A Southern Forest Story
Soil Opens Window to the Past and the Future
by Scottee Cantrell
In a South Carolina forest, where deer wander
through stands of loblolly pines grown tall in old cotton
fields, the land is eroded and gullies sometimes run deep.
Cotton farming depleted and degraded the soil by the 1920s,
so that when you step in some forest areas today, it is
the subsoil that your foot touches. The topsoil - some experts
say as much as six inches from Virginia to Georgia - was
carried off downstream leaving behind fields too eroded
to farm and rivers filled with sediment.
The soil that remains underneath the South’s pines and hardwoods
has an important story to tell about the history of old Southern
agriculture and about modern rapidly growing forests and their
sustainability, says the Nicholas School’s Daniel D. "Dan"
Richter.
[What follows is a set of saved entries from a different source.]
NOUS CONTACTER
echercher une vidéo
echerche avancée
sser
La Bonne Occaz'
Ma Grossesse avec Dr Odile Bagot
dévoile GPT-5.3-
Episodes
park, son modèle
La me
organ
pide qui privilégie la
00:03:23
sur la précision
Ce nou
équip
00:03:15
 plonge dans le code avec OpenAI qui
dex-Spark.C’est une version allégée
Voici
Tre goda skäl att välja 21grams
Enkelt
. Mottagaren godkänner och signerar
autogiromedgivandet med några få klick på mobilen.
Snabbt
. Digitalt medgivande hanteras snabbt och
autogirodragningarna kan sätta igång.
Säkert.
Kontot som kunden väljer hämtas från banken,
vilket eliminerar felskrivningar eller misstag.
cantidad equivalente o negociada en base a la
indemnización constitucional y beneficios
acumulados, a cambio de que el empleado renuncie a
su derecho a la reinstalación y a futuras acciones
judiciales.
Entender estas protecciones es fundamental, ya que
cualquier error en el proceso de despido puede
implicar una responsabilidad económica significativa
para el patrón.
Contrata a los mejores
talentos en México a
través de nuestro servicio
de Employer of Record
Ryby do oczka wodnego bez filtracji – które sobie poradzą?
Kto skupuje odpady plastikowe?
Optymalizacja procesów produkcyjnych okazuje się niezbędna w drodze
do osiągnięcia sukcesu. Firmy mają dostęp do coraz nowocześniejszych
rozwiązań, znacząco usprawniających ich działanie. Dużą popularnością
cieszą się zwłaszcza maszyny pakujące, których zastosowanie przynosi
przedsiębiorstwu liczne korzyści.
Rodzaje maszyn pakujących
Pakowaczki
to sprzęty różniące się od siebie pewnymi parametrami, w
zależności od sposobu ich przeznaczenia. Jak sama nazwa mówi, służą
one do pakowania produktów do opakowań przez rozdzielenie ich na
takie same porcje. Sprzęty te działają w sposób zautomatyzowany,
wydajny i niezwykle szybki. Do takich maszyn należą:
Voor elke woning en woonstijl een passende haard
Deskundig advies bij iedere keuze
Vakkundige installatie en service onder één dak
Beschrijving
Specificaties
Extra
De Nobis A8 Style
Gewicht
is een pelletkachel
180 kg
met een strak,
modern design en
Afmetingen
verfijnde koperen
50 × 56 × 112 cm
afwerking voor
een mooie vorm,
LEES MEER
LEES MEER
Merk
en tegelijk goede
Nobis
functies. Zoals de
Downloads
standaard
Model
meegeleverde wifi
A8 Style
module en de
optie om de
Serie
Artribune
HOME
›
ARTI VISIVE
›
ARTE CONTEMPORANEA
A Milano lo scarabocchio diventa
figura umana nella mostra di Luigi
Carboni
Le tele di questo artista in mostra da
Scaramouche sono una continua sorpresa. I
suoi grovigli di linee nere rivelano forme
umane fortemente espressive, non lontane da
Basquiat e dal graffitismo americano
But to fully understand this story, there have to
be permanent soil plots like those at the Calhoun Experimental
Forest in South Carolina, where repeated sampling has been
conducted for four decades, and for which a soil archive contains
nearly all samples collected and carefully stored for periodic
analysis.
"There are a number of long-term studies of forest change,
but practically none of these include observations of how
soils change through time," says Richter, professor of forest
soils and ecology.
Richter credits Dr. Carol G. Wells of the U.S. Forest Service
for originating the Calhoun study in 1957 and for continuing
it through 1982. The site, located in a remote area of upstate
South Carolina near Spartanburg, was originally an old cotton
field that Wells’ colleagues planted in pine, a very common
practice in the mid-20th century.
When Wells retired, Richter expanded the Calhoun soil archive
with help from his students. The archive is stored in a striking
oak cabinet that dominates a second floor hallway at the Duke’s
Levine Science Research Center. Behind its doors are drawers
labeled by year – starting in 1962 and continuing through
1997 at about five-year intervals – each containing dozens
of little jars that together tell a forest history.
Although he speaks softly, it is with a great deal of enthusiasm
that Richter talks about the richness of the Calhoun project,
one of the world’s longest soil studies, and the important
part it can continue to play in providing new insights into
soils, forests, and history.
• The site, for example, is an ideal laboratory for
observing effects from acidrain."Whereas most environmental
studies have modeled acid rain effects on soil with few if
any field observations, we have coupled our soil-chemistry
models with direct observations of soil acidification to better
understand the acid dynamics of a forest," says Richter.